### [ARTICLE]
* begin *

Friday, February 25, 2011

Sharan Leventhal and the Kepler Quartet

Violinist Sharan Leventhal
When I was a youngster attending Ivan Galamian's string camp Meadowmount, I was initiated into the wonderful world of violinist Sharan Leventhal. She was a couple of years older than myself, and had a unique talent for sparking everyone's imaginative capabilities. I seem to recall that I could visit her room in Main House anytime during practice hours—an action that was strictly forbidden—and she would take me on a journey through the Bach A Minor Concerto, which all of the young violinists were expected to learn; she'd practice alongside of me. When Sharan played Bach's music, there was so much vitality that you could visualize the composer as a mischievous, fun-loving friend rather than a stuffy periwigged bust on the mantelpiece. There was a seductive quality to Sharan's practice technique. After an adventure with Bach, she'd segue right into "Turkey in the Straw" and cause me to double over with laughter. She'd then conclude our practice session with "Hot Canary".

I still consider Sharan Leventhal's room at Meadowmount to have been the gravitational center of the Main House activities. I'll never forget when I entered one day during off-limit practice hours, and found her engrossed in painting the white blank walls with a fantastic array of blues and greens for an ocean scene, complete with a marvelously voluptuous orange and yellow mermaid. "Sharan, won't you get in trouble for this? I mean, it's against the rules to paint the walls, and you're supposed to be practicing!" But she shrugged and proceeded to pencil sketch a giant starfish with surrounding exotic sea-life, and then resumed painting. Before long, the room was awash in color, like her imaginative violin playing.

* end *

### [DATASET ENTRIES]
* begin *

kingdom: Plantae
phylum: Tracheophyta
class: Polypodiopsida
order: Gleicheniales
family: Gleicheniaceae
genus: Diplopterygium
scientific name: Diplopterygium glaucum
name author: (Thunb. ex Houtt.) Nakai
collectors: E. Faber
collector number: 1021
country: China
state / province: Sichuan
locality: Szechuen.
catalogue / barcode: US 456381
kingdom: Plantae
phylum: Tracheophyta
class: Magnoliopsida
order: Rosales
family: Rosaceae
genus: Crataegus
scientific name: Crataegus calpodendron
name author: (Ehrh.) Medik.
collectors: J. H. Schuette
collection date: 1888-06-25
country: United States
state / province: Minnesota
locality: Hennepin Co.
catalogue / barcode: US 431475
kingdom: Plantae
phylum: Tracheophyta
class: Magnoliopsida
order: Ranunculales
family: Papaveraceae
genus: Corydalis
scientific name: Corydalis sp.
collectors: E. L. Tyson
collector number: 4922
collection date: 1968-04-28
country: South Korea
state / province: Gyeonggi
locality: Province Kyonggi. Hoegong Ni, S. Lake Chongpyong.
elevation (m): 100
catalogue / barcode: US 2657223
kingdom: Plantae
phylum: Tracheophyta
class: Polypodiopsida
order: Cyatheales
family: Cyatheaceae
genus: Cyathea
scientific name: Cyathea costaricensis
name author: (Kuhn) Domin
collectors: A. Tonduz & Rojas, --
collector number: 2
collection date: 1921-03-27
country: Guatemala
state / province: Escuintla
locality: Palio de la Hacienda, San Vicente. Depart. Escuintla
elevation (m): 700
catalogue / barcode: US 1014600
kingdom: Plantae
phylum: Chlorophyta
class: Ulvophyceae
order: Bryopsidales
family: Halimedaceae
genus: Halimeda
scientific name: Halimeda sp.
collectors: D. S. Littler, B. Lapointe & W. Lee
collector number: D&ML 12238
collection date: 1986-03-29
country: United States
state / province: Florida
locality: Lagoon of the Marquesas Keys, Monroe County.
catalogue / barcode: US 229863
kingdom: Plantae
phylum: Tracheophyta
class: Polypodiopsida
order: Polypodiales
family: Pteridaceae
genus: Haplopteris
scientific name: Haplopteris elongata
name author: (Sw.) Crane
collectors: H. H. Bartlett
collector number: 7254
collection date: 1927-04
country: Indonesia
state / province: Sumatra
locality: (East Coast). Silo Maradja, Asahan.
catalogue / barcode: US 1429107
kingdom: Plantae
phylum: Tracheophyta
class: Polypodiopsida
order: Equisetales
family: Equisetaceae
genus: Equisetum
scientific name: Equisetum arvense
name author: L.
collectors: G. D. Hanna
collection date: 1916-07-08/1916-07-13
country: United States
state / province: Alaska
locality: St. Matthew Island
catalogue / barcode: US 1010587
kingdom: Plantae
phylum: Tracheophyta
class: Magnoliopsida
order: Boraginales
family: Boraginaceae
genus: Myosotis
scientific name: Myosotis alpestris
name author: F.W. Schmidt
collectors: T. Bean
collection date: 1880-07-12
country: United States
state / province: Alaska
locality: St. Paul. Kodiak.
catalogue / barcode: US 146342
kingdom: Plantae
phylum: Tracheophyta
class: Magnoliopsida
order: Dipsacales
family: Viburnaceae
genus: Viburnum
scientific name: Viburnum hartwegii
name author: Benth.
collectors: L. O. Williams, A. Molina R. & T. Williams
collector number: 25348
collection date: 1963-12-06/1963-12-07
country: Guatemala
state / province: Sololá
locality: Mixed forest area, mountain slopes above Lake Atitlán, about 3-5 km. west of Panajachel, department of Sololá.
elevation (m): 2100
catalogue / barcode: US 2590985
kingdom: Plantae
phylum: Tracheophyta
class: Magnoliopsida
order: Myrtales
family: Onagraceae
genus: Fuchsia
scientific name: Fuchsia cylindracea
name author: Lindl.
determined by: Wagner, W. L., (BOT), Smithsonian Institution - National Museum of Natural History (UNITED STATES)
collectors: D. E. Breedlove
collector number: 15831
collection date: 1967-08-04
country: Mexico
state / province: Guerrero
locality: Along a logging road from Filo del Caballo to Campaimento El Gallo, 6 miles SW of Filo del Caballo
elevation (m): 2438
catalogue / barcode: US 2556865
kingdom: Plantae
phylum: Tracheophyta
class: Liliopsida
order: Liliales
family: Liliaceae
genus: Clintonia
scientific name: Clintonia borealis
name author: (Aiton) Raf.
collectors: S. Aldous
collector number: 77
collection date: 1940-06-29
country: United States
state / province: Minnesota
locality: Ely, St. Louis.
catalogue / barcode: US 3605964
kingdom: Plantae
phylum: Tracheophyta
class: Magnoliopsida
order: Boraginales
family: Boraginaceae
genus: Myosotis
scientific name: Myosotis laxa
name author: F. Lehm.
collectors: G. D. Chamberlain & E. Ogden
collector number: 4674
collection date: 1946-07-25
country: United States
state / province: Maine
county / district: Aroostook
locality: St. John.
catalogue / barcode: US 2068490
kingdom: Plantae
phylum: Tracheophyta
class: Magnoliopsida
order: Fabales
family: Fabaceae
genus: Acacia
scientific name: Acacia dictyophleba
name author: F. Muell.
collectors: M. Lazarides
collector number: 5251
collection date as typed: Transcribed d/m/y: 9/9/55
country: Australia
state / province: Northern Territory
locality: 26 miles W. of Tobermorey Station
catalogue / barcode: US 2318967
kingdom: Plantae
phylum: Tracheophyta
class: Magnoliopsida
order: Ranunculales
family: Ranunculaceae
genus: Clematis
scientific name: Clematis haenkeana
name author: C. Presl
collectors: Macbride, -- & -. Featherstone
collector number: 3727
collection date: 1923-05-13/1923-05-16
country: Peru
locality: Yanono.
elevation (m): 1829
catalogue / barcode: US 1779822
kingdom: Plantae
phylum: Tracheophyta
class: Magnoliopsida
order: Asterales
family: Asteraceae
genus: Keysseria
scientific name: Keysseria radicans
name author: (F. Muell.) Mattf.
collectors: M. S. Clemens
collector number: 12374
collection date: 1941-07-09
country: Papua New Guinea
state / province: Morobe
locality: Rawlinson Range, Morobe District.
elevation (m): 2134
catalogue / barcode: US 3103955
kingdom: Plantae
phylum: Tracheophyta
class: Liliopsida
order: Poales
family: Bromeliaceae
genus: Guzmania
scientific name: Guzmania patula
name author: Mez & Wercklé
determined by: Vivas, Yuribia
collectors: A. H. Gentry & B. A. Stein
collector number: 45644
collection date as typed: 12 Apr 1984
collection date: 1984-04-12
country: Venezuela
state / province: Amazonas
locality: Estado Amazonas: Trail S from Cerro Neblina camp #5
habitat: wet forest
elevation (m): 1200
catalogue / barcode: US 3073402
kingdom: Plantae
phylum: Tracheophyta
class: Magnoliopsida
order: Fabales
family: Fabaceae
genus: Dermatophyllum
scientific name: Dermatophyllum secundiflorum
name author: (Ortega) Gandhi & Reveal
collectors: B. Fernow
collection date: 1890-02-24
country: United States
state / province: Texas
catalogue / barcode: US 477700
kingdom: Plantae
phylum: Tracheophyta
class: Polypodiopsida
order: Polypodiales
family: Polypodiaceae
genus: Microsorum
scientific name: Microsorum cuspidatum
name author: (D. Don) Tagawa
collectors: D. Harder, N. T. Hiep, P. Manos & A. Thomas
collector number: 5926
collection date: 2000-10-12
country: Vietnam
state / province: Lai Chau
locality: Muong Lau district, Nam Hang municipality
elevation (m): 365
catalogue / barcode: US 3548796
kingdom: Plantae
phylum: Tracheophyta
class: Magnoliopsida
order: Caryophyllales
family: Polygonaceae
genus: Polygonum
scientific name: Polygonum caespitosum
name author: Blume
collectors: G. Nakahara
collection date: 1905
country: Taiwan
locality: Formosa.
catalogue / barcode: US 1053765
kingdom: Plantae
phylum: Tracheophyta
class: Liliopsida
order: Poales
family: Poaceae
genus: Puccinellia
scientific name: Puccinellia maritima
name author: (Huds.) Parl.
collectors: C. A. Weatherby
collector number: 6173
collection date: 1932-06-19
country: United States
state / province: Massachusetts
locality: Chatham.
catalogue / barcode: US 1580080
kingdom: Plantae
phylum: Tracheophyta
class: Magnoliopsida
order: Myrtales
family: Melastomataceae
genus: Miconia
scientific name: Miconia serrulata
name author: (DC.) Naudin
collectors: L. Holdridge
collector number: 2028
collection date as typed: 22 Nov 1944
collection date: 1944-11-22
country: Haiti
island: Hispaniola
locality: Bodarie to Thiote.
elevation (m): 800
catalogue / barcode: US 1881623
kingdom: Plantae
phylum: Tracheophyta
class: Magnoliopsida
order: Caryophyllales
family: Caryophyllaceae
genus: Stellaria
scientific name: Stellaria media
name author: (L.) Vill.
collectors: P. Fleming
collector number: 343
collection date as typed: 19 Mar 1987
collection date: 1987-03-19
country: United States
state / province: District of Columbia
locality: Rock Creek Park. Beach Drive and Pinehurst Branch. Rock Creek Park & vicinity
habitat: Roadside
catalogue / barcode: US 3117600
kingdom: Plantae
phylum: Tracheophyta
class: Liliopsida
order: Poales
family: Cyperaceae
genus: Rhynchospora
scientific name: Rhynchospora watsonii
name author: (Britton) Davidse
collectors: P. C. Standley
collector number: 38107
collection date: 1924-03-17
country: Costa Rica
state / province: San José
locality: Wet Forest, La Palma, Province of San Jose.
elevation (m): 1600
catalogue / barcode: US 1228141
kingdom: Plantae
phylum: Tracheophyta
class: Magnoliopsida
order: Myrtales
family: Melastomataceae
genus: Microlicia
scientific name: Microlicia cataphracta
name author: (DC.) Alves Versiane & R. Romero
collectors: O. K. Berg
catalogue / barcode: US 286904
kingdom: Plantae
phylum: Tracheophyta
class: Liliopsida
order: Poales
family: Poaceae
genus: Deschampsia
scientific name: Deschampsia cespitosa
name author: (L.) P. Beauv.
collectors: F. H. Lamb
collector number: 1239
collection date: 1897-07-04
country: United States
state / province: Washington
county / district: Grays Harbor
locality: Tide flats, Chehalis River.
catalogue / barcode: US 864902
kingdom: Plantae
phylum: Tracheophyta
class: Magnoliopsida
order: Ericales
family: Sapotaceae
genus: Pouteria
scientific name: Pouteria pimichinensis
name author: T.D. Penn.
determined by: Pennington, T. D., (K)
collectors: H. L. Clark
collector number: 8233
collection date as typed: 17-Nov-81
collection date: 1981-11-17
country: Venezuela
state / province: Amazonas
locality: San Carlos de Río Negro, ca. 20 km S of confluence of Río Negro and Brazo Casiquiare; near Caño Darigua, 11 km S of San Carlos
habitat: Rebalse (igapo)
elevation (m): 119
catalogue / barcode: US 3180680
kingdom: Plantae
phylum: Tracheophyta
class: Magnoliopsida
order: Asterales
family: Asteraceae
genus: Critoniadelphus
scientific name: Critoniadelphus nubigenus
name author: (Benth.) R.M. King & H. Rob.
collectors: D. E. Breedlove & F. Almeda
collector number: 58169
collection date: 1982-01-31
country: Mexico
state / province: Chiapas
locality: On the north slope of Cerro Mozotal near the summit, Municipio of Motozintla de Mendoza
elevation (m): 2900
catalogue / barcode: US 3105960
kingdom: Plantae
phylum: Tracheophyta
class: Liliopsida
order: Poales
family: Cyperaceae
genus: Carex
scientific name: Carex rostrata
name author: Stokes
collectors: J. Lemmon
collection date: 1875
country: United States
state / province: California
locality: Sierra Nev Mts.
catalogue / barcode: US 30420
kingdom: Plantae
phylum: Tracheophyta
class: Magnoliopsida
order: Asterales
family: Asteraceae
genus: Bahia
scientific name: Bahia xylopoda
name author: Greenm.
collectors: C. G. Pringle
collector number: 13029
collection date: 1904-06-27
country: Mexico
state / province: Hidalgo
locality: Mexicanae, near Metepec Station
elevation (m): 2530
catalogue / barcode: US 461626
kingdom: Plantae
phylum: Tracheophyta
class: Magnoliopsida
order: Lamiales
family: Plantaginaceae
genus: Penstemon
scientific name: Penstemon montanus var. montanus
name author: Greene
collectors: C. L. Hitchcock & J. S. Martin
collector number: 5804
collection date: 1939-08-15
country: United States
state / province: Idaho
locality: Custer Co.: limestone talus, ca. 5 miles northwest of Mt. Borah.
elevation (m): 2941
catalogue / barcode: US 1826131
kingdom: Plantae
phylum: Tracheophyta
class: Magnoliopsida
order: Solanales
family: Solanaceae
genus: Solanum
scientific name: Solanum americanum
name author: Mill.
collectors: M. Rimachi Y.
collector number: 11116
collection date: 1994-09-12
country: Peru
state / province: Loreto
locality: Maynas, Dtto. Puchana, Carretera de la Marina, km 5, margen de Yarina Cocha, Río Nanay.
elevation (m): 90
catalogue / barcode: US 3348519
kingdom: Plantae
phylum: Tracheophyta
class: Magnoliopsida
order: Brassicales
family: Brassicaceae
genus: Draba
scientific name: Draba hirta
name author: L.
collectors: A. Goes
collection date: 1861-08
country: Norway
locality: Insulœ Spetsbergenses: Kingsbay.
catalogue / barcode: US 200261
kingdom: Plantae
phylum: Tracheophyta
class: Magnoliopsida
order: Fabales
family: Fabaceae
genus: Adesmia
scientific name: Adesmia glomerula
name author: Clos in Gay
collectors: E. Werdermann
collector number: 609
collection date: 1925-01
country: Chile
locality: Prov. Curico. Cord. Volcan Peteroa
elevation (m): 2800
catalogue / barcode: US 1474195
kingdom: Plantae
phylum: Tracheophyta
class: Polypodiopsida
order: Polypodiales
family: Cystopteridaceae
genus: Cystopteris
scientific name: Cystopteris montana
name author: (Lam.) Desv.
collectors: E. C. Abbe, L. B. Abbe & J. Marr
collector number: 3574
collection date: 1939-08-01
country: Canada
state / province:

* end *

### [YOUR TASKS]
A. From the Sharan Leventhal post, quote the part that opens with the words containing "I still consider" and closes with "imaginative violin playing.".
B. Answer these from the Sharan Leventhal post:
(i) Which piece were all the young violinists expected to learn?
(ii) What piece ended the practice sessions?
(iii) What colors was the mermaid painted on the wall?

### [THE ANSWERS]
A.
I still consider Sharan Leventhal's room at Meadowmount to have been the gravitational center of the Main House activities. I'll never forget when I entered one day during off-limit practice hours, and found her engrossed in painting the white blank walls with a fantastic array of blues and greens for an ocean scene, complete with a marvelously voluptuous orange and yellow mermaid. "Sharan, won't you get in trouble for this? I mean, it's against the rules to paint the walls, and you're supposed to be practicing!" But she shrugged and proceeded to pencil sketch a giant starfish with surrounding exotic sea-life, and then resumed painting. Before long, the room was awash in color, like her imaginative violin playing.

B.
(i) The Bach A Minor Concerto.
(ii) "Hot Canary."
(iii) Orange and yellow.